En pratique, un testament qui accorde une part excessive à un tiers, à un conjoint ou à un autre héritier n'est donc pas forcément annulé dans son ensemble. Les enfants lésés peuvent engager une action en réduction afin de récupérer la fraction de patrimoine qui leur est légalement réservée. Cette procédure permet au juge de diminuer les legs ou donations qui dépassent les limites fixées par la loi.
La situation est différente en l'absence d'enfant. Dans ce cas, une personne dispose d'une liberté beaucoup plus importante pour organiser sa succession par testament, sous réserve des droits éventuellement reconnus au conjoint survivant.
Que se passe-t-il si le bénéficiaire a déjà reçu des donations du vivant du défunt ?
Le testament n'est pas analysé isolément. Pour vérifier que la réserve héréditaire a bien été respectée, le notaire reconstitue fictivement le patrimoine du défunt en tenant compte des donations réalisées de son vivant. « On tient compte de tout ce qui a été donné au bénéficiaire, aussi bien par donation que par testament », explique Maître Antebi. Si l'ensemble des donations et des legs dépasse la quotité disponible, les héritiers peuvent exercer une action en réduction. Cette procédure ne vise pas nécessairement à annuler le testament dans son ensemble, mais à diminuer les legs qui portent atteinte à leurs droits.
Qui peut contester un testament ?
Tout le monde ne peut pas saisir la justice. Pour agir, il faut démontrer un intérêt direct à la succession. Peuvent notamment contester un testament :
- les héritiers réservataires ;
- le conjoint survivant dans certaines situations ;
- un légataire lésé par un testament plus récent ;
- toute personne dont les droits successoraux sont directement affectés.
Un simple membre éloigné de la famille ne peut pas agir s'il ne justifie d'aucun droit dans la succession.
Quels sont les délais pour contester un testament ?
Les délais varient selon le fondement juridique retenu. L'action en nullité fondée sur l'insanité d'esprit est soumise à la prescription de droit commun de cinq ans. Ce délai court à compter du moment où les héritiers découvrent ou auraient dû découvrir les faits leur permettant d'agir.
L'action en réduction pour atteinte à la réserve héréditaire doit être exercée dans les cinq ans suivant l'ouverture de la succession ou dans les deux ans suivant la découverte de l'atteinte, sans pouvoir dépasser dix ans après le décès. Ces délais sont particulièrement importants : une contestation introduite trop tard sera rejetée, même si les arguments sont fondés.
Quels sont les signaux qui doivent alerter les héritiers ?

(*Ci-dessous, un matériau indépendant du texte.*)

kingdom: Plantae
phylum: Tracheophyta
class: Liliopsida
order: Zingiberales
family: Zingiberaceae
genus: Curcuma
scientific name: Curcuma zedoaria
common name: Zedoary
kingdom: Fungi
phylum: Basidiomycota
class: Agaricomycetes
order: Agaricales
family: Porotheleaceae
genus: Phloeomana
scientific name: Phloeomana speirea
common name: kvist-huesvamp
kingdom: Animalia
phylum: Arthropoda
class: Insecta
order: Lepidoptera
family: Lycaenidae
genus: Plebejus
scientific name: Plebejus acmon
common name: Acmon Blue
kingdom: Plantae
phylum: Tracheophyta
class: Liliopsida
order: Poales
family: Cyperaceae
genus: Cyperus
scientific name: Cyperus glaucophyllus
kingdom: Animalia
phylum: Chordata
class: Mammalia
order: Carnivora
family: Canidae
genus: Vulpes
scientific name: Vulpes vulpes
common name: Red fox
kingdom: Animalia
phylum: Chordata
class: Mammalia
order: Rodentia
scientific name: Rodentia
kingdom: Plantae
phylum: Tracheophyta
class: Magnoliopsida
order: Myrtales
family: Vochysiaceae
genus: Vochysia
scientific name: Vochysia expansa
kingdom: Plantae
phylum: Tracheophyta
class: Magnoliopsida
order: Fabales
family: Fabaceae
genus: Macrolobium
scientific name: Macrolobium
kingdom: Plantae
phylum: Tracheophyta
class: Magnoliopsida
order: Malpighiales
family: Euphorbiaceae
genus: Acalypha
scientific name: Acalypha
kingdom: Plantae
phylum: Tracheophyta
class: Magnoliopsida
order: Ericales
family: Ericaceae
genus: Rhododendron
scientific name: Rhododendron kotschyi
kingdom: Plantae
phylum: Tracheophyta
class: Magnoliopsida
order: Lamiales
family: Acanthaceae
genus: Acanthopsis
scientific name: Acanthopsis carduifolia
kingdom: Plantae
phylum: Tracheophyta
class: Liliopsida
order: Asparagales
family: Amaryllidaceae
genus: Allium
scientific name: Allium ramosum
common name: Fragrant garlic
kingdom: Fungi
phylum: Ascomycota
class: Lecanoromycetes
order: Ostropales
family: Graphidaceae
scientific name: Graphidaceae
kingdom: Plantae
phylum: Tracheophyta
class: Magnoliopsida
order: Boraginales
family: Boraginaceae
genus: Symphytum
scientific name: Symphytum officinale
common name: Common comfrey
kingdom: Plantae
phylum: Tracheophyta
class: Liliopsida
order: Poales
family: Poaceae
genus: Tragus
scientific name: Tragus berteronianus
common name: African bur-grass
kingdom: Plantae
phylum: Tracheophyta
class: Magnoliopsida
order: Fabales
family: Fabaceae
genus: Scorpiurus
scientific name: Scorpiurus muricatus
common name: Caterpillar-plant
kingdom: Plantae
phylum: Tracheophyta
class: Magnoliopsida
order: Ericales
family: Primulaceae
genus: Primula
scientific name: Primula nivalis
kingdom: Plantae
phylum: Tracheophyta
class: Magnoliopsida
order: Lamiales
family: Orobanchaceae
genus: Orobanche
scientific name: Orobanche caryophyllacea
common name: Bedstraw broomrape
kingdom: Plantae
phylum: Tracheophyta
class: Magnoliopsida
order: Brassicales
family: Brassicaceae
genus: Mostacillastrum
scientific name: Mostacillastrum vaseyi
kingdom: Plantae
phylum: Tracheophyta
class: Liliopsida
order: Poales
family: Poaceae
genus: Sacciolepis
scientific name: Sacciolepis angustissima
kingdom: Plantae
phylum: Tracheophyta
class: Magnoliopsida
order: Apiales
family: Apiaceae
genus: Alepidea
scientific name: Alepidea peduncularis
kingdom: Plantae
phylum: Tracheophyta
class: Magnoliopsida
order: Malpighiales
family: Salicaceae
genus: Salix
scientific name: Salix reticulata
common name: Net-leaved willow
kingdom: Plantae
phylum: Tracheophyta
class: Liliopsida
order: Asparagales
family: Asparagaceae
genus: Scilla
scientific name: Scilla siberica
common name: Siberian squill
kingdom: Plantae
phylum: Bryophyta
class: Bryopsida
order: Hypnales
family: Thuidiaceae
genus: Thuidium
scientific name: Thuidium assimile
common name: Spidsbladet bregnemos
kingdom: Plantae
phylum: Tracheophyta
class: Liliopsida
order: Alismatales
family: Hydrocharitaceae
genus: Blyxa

Certains indices reviennent régulièrement dans les contentieux successoraux :
- un testament découvert après le décès alors que personne n'en avait connaissance ;
- un changement brutal de bénéficiaire ;
- la désignation d'un voisin ou d'un aidant comme héritier principal ;
- des retraits bancaires inhabituels avant le décès ;
- un patrimoine manifestement inférieur à ce que la famille imaginait ;
- un testament rédigé peu avant une hospitalisation ou une mesure de protection judiciaire.
« Lorsqu'un héritier constate que le patrimoine transmis ne correspond pas à ce qu'il savait de la situation financière de son parent, cela mérite souvent des vérifications », souligne Maître Antebi. Car en matière de succession, les preuves disparaissent vite. Dossiers médicaux, témoignages et documents bancaires constituent souvent les éléments décisifs qui permettront, ou non, d'obtenir l'annulation d'un testament devant les tribunaux.